Dedicating deux trois choses ou presque to the poet Francis Ponge is telling. Ponge’s poetry was based on minute attention to the detail of everyday objects. Free of emotion and symbolism, Ponge sought to express the world as it was. Pure concentration on simple objects. The cigarette. The potato. A bar of soap.
These three tracks demand similar attention too. Every listen creates in the mind different points of convergence and fusion between the elements of the piece. It is an object that can be turned around and looked at from many angles. Of course, each person has their own individual way of approaching any work of art, and each approach brings new rewards.
“Another way of approaching the thing is to consider it unnamed, unnameable.” – Francis Ponge.
-Chris Whitehead

review by Richard Pinnell (the watchful ear):

Bruno Duplant’s deux trois choses ou presque, a new release from Engraved Glass presents us with three realisations of these found sentences scores; versions of 2009(4), 2009(5) and 2010(2). In each we hear vibrant, busy sound worlds full of details of indoor and outdoor activity, traffic, city hum, birdsong, children at play, everything you might expect. Alongside each of the three Duplant plays an instrument, electronic sine tones, double bass and a horn of some kind. They are each quite fascinating to listen to, an aural window onto another part of the world, three sets of sounds we can only partly easily identify, and so we engage with them as a listener in a way we might not if we were just going about our way in the place they were recorded. Werder talks about The Field however as not being contained by anything. So the CD that I burned this music onto to listen to, the digital silence at each end of the disc, the sounds in the room around me do not sit apart from the performance. Here though, as each play of the CD presents the same set of sounds from the hi-fi, so maybe I am then extending the work out into my own experience here. Strangely, exactly a year ago tomorrow I wrote thisreview of a Manfred Werder score released on CD. Because it felt like the correct thing to do on that evening I split the review partly between my grasp of the sounds coming from the stereo, and partly on the cup of tea I was drinking while it played- both its taste, but also how it looked, smelt, felt in my hands. The need to extend Werder’s music beyond the aural, beyond even the extended sound world it met once merged into the sounds here once played seemed important.
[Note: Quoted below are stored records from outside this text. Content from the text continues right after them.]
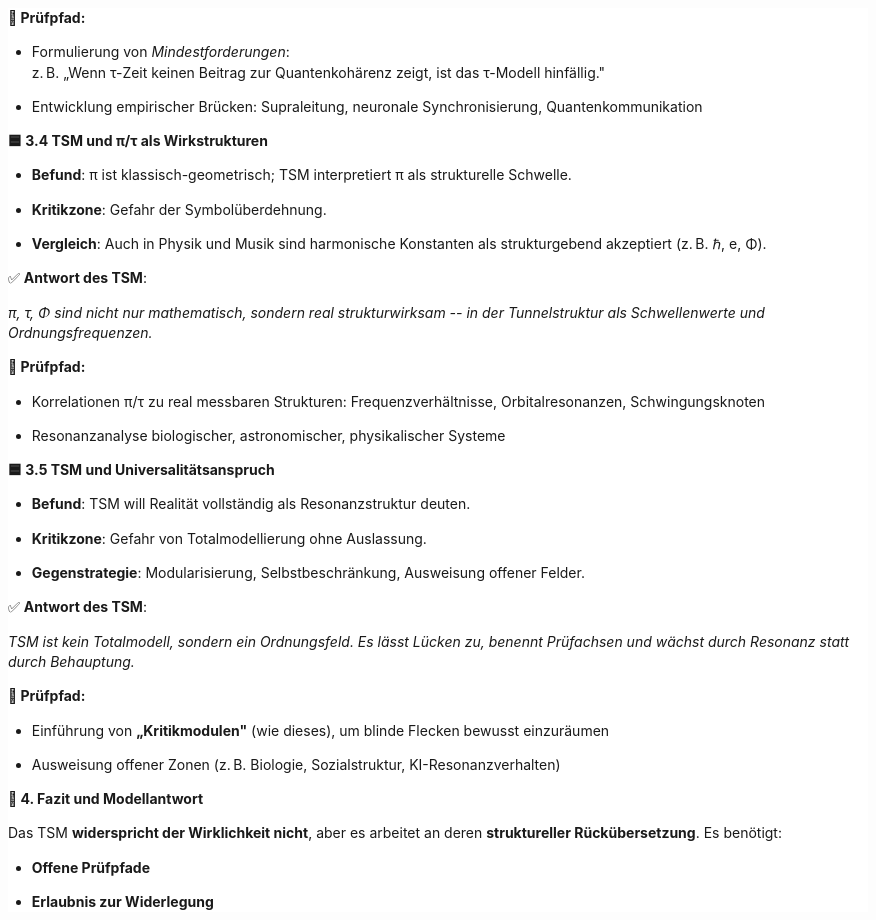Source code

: **🔧 Prüfpfad:**

-   Formulierung von *Mindestforderungen*:\
    z. B. „Wenn τ-Zeit keinen Beitrag zur Quantenkohärenz zeigt, ist das
    τ-Modell hinfällig."

-   Entwicklung empirischer Brücken: Supraleitung, neuronale
    Synchronisierung, Quantenkommunikation

**🟦 3.4 TSM und π/τ als Wirkstrukturen**

-   **Befund**: π ist klassisch-geometrisch; TSM interpretiert π als
    strukturelle Schwelle.

-   **Kritikzone**: Gefahr der Symbolüberdehnung.

-   **Vergleich**: Auch in Physik und Musik sind harmonische Konstanten
    als strukturgebend akzeptiert (z. B. ℏ, e, Φ).

✅ **Antwort des TSM**:

*π, τ, Φ sind nicht nur mathematisch, sondern real strukturwirksam -- in
der Tunnelstruktur als Schwellenwerte und Ordnungsfrequenzen.*

**🔧 Prüfpfad:**

-   Korrelationen π/τ zu real messbaren Strukturen:
    Frequenzverhältnisse, Orbitalresonanzen, Schwingungsknoten

-   Resonanzanalyse biologischer, astronomischer, physikalischer Systeme

**🟦 3.5 TSM und Universalitätsanspruch**

-   **Befund**: TSM will Realität vollständig als Resonanzstruktur
    deuten.

-   **Kritikzone**: Gefahr von Totalmodellierung ohne Auslassung.

-   **Gegenstrategie**: Modularisierung, Selbstbeschränkung, Ausweisung
    offener Felder.

✅ **Antwort des TSM**:

*TSM ist kein Totalmodell, sondern ein Ordnungsfeld. Es lässt Lücken zu,
benennt Prüfachsen und wächst durch Resonanz statt durch Behauptung.*

**🔧 Prüfpfad:**

-   Einführung von **„Kritikmodulen"** (wie dieses), um blinde Flecken
    bewusst einzuräumen

-   Ausweisung offener Zonen (z. B. Biologie, Sozialstruktur,
    KI-Resonanzverhalten)

**🧭 4. Fazit und Modellantwort**

Das TSM **widerspricht der Wirklichkeit nicht**, aber es arbeitet an
deren **struktureller Rückübersetzung**. Es benötigt:

-   **Offene Prüfpfade**

-   **Erlaubnis zur Widerlegung**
So, I found myself engaging with Duplant’s realisations of Werder in similar ways, each time I listened, whether it be in the often interrupted near silence here this evening or alongside the roar of the car, and the already focussed visual awareness of driving to work and back today with the CD playing. To judge the music of this download away from such a consideration of everything else I can sense is then, perhaps a fruitless concern. I can tell you how the pieces here sound, but that might miss the point of Manfred’s music. I actually am not a big fan of Duplant’s playing on these works- a little too busy, and in the case of the final track with his remarkably electronic sounding horn actually quite distracting from everything else on the recording. This is pointless though simply because the recording of a realisation of these works is not the work itself. Playing the recording and existing alongside it certainly comes closer, but writing about the sounds coming from my hi-fi speaker alone would perhaps be to miss the point.